As not all services have a paid service offering, the issue of funding was a concern for many around the table. Universities, and more specifically university libraries, are seen as the group that should be investing more in open infrastructure. The first place to start is a better connection between the builder of services and the user of services. Unpaywall’s link resolver is used by 2000 libraries, which is far below the market potential.

If libraries are going to have a role in protecting open infrastructures, then they need to engage more with the various open services available. Work is already being done in Canada and Germany to look at redirecting funding from subscriptions to tools that support access to information. SPARC are also trying to motivate members to redirect big deal cancellation funds to open infrastructure. It is also heartening to see more groups join the Global Sustainability Coalition for Open Science Services (SCOSS), of which DOAJ is a current beneficiary.

While improved funding will help ensure longer term sustainability of these infrastructures, there is another area of trust that needs to be considered and that is preservation of content. The British Library commented that (open access) publishers do not always meet their legal deposit requirements. There may be a role here for national libraries to better support discovery services, by ensuring that the content remains accessible for future generations.

The emphasis on sustainability shaped the decisions made about the next steps after the workshop. In order to attract more funding for open infrastructure, there is a need to efficiently convey all the important work these organisations are currently undertaking. Therefore, the group collaborated on a document to outline the major projects in the pipeline over the next two years..

For those in universities and funding organisations who already champion open access discovery services, they will have a brief document to point to which outlines the work being done in the space. For organisations who want to play an active role in discovery, they will be able to look for potential areas of collaboration. It also offers an opportunity to receive more feedback from the open research community.

While it is essential to gather support for the projects that are being pursued, we also hope that people will get in touch to offer suggestions to improve this work. It is our intention that we will produce this roadmap annually so that it may become a reliable way for the community to stay up to date with the progress that is being made and the priorities for the future.

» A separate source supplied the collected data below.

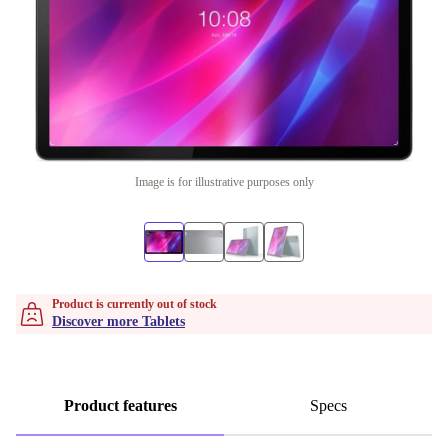
Image is for illustrative purposes only
Product is currently out of stock
Discover more Tablets
Product features
Specs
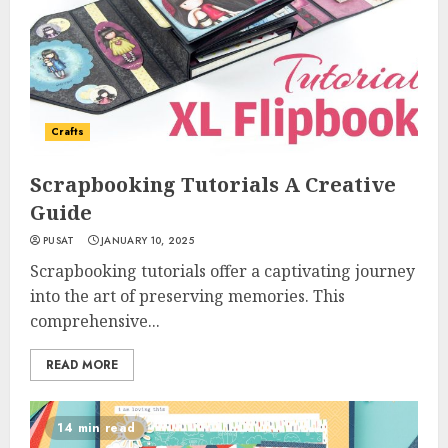
Crafts
Scrapbooking Tutorials A Creative
Guide
PUSAT
JANUARY 10, 2025
Scrapbooking tutorials offer a captivating journey
into the art of preserving memories. This
comprehensive...
READ MORE
14 min read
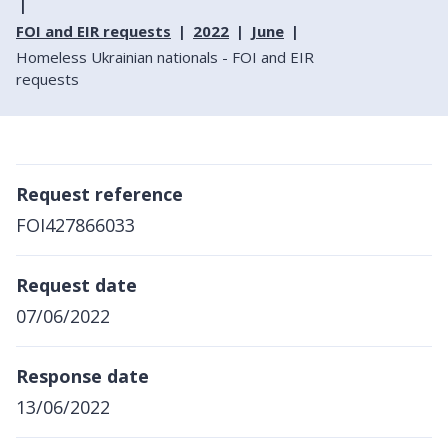
FOI and EIR requests
2022
June
Homeless Ukrainian nationals - FOI and EIR
requests
Request reference
FOI427866033
Request date
07/06/2022
Response date
13/06/2022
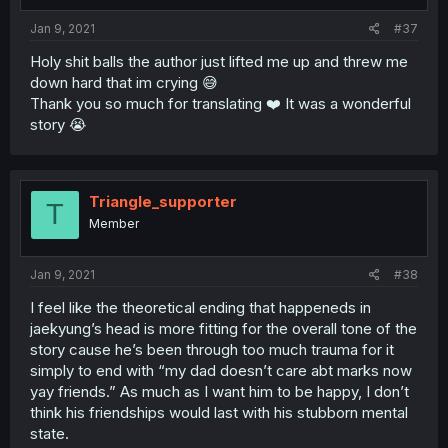
Jan 9, 2021
#37
Holy shit balls the author just lifted me up and threw me
down hard that im crying 😅
Thank you so much for translating ❤️ It was a wonderful
story 😭
Triangle_supporter
T
Member
Jan 9, 2021
#38
I feel like the theoretical ending that happeneds in
jaekyung’s head is more fitting for the overall tone of the
story cause he’s been through too much trauma for it
simply to end with “my dad doesn’t care abt marks now
yay friends.” As much as I want him to be happy, I don’t
think his friendships would last with his stubborn mental
state.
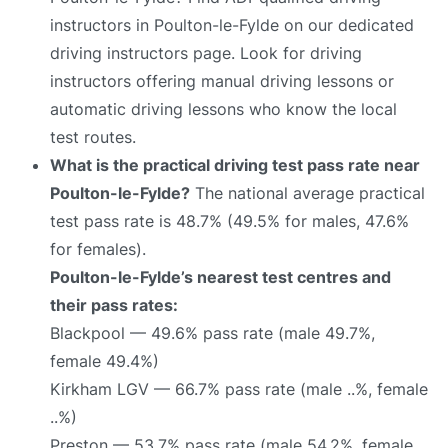
instructors in Poulton-le-Fylde on our dedicated
driving instructors page. Look for driving
instructors offering manual driving lessons or
automatic driving lessons who know the local
test routes.
What is the practical driving test pass rate near
Poulton-le-Fylde?
The national average practical
test pass rate is 48.7% (49.5% for males, 47.6%
for females).
Poulton-le-Fylde’s nearest test centres and
their pass rates:
Blackpool — 49.6% pass rate (male 49.7%,
female 49.4%)
Kirkham LGV — 66.7% pass rate (male ..%, female
..%)
Preston — 53.7% pass rate (male 54.2%, female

The other outcome of the day was a short set of recommendations that participants agreed would help improve the discovery of open access content. As more research is published open access, the urgency of tackling these issues increases, particularly if the scholarly community wants to see more community owned solutions rather than commercially owned.

Recommendations

  • Funders commit to paying APCs only to those publishers that provide accurate article licence information to Crossref.
  • Funders must articulate values of open science, not just open access, and express a clear preference for infrastructure to be open source and have open APIs.
  • This funding should also support open infrastructure interoperability to contribute to long term sustainability rather than showing a preference for the development of new services.
  • Libraries need to engage more with open infrastructures, both through service integration and funding.

Facilitating access to knowledge is the essence of librarianship and at the heart of the mission of the British Library. Perhaps now more than ever, libraries must aim to understand the technologies through which our users discover knowledge and help support an open and transparent approach to discovery that opens up more relevant content. That is why we see great value in collaborating with open access discovery providers.

Through understanding the priorities of the organisations in this area, we are better able to see which services could integrate with our own systems, and the projects that we wish to support through partnership. We hope that the provision of this Open Access Discovery Roadmap 2018 will allow others in the community, particularly universities libraries and public funders, to do the same.

Dimity Flanagan, Scholarly Communications Lead at the British Library.